Instead of delaying work, several residential groups press ahead with large towers that will take years to deliver, effectively betting that today’s economic jitters will have passed by completion. Their confidence stands out because many investors now pull back from new commercial buildings amid a darker outlook. These groups see demand for inner-city apartments holding up and they are acting on that view.
Behind this push are Gurner Group, Sterling Global Property Group and Malaysian-backed OSK Property, all committing billions of dollars to residential projects in Victoria’s capital. The focus is squarely on apartment towers, not office or retail developments, which have become harder to justify as conditions soften. Developers expect that by the time construction wraps, population growth and housing undersupply will support strong buyer demand. They are also banking on cost pressures easing further over the build cycle.

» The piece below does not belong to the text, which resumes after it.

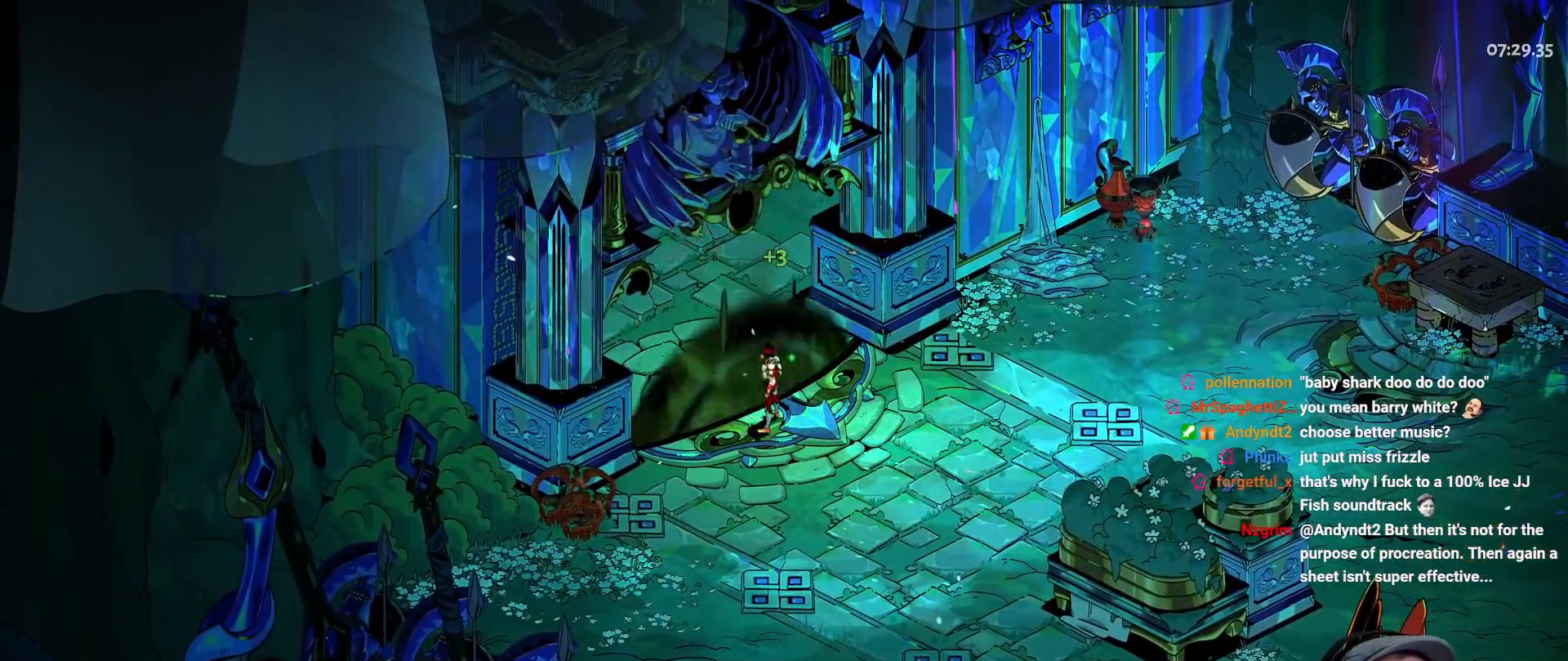
{"dt_ms": 500, "buttons": ["L2"], "left_stick": "down-left", "right_stick": "center", "button_events": [[83, "R1", "up"]]}
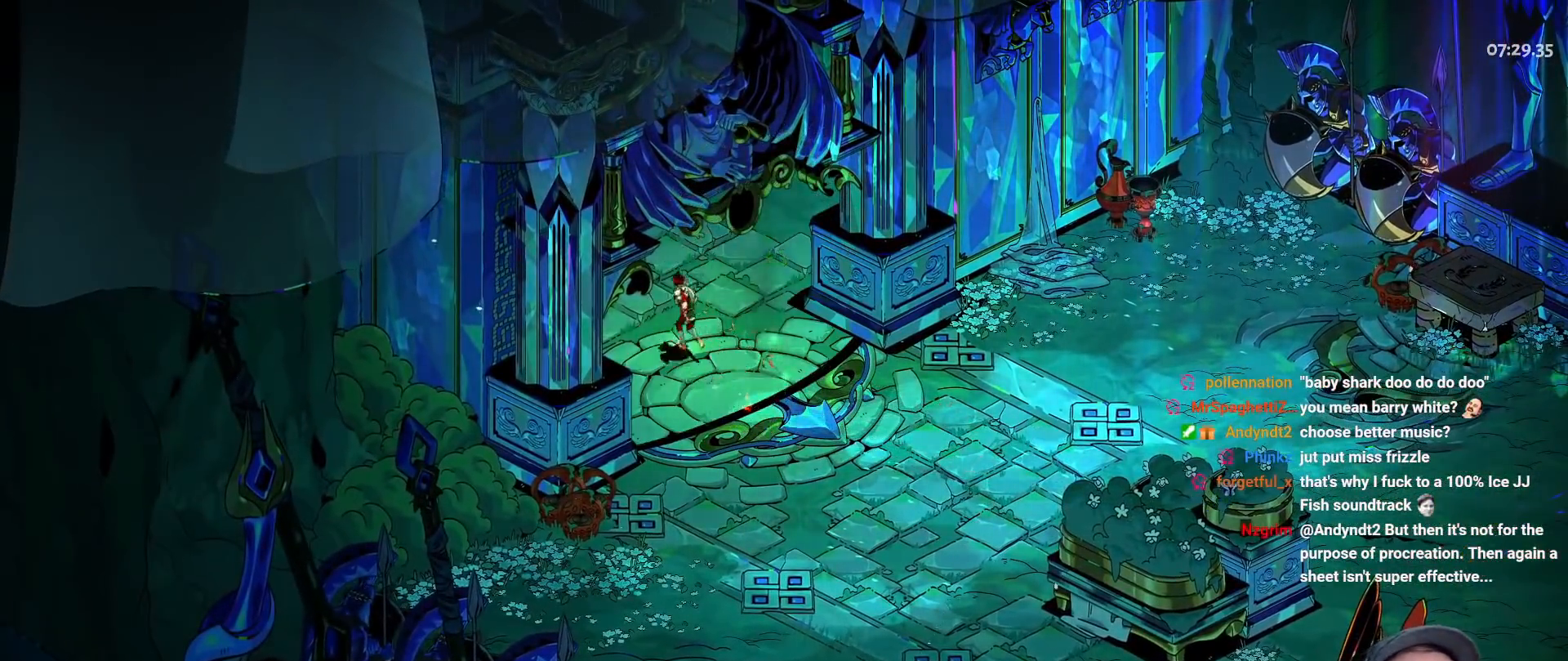
{"dt_ms": 500, "buttons": [], "left_stick": "down-left", "right_stick": "center", "button_events": [[450, "L2", "up"]]}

A key part of their strategy involves working closely with construction partners and locking in arrangements designed to ride out price swings. Developers highlight that supply chains keep shifting and some crucial building inputs are already showing signs of stabilising after sharp increases. Longstanding relationships with contractors allow more flexible contracts, which can be adjusted to changing market conditions. This collaborative approach aims to protect project viability across cycles rather than relying on short-term cost conditions.
If these bets pay off, Melbourne could see a wave of new apartment stock arrive just as the broader economy looks steadier and housing demand intensifies. The move contrasts sharply with the more cautious tone across the commercial sector, where many projects stall or get shelved. The tension now centres on whether construction costs keep easing fast enough to reward this early optimism.